It is an enterntaining movie, but it is also hilariously anti-feminist
Meet the character of Sonya Blade: One of the three main characters of the movie and one of only two female characters in the entire movie.
She is strong, tough, righteous, and independent. She looks good, but it is clear that the way she looks is not a primary concern. She appears from the get-go as a feminist rolemodel if there ever was one.
We see Sonya Blade in exactly one fight; against Kano. Kano is not just one of the few non-overtly supernatural villians, he is also sterotypically masculine in a very crude way. Sonya beats him - in a perhaps a little too sexualized manner, but let us not get into that.
Then things start to turn silly for our strong female protagonist:
First, Sonya argues that it would be foolish to fight the four-armed monstrosity.

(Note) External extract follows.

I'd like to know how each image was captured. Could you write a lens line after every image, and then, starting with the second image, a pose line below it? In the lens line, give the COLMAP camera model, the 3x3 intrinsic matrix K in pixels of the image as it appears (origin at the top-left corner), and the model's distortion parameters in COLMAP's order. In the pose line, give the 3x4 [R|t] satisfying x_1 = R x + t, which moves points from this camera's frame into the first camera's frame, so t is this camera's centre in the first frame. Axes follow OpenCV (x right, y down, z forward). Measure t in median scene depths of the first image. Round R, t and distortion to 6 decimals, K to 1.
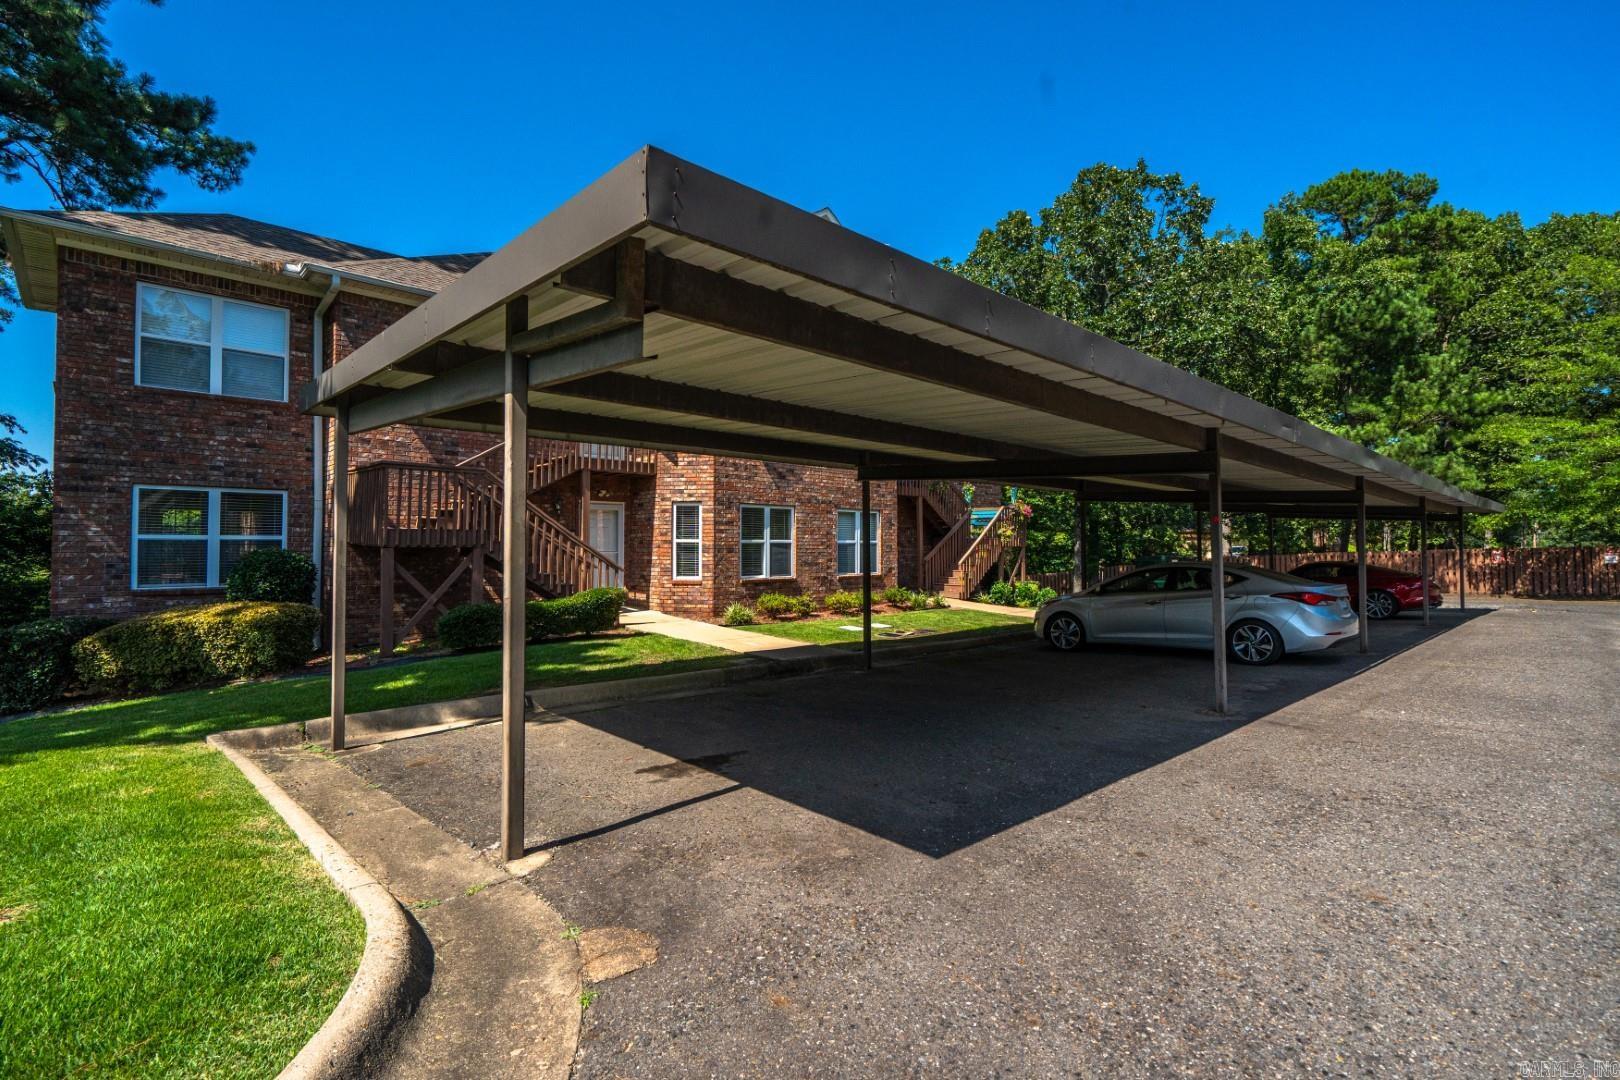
lens RADIAL K [[737.6, 0, 804.8], [0, 737.6, 536.0], [0, 0, 1]] dist [0.000875, 0.000427]
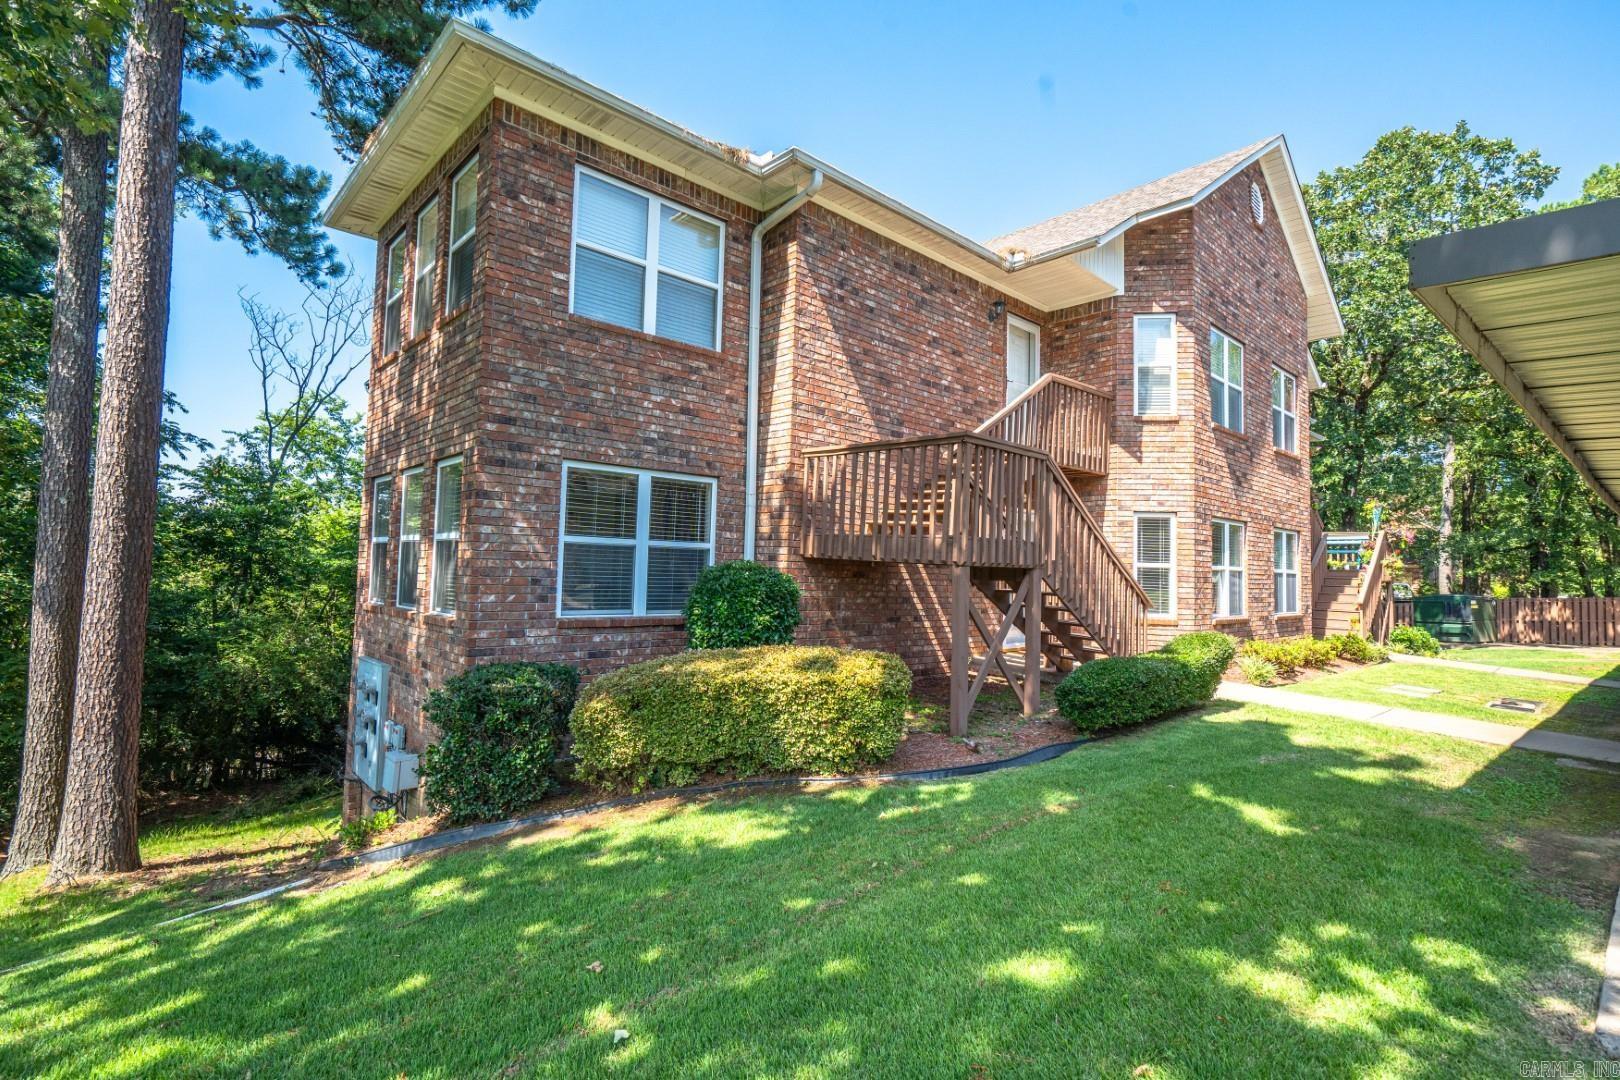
lens RADIAL K [[769.2, 0, 808.3], [0, 769.2, 533.9], [0, 0, 1]] dist [-0.001381, 0.000133]
pose [[0.999379, 0.026350, -0.023410, -0.624603], [-0.027110, 0.999095, -0.032763, 0.012731], [0.022525, 0.033377, 0.999189, 0.290670]]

They might get hurt. Instead, a man gets to do the job.
Then Sonya is taken hostage by Shang Tsung and is instantly reduced to a damsel in distress. She refuses to fight Shang Tsung, which is good as Rayden flat-out states that Sonya has no chance of winning. This leaves it to her two male counterparts to save her. When they find her, she has been dressed up as a modern Princess Leia sexy slavegirl, and gone is her ponytail.
It is hinted that the only reason that Sonya is even at the tournament is because Shang Tsung willed her to be because he finds her attractive. He is also responsible for her fighting Kano, and he explicitly wants Kano not to hurt her. It is clear that Shang Tsung wanted Sonya to win over Kano.
Basically, the apparently strong and independent woman was not strong or significant enough to get into the tournament on her own, but since Shang Tsung wanted a bride, he manipulated events so that she would (paying Kano to be there, luring Sonya in, and then sacrificing Kano whom he knew to be inferior to Sonya - but not without making sure that he would not actually hurt her).
Sonya is rescued by the men, and peace is restored. In the final scene her slavegirl outfit has been replaced with something more modest, but the hair is still feminine and sexy (in a 1995 way).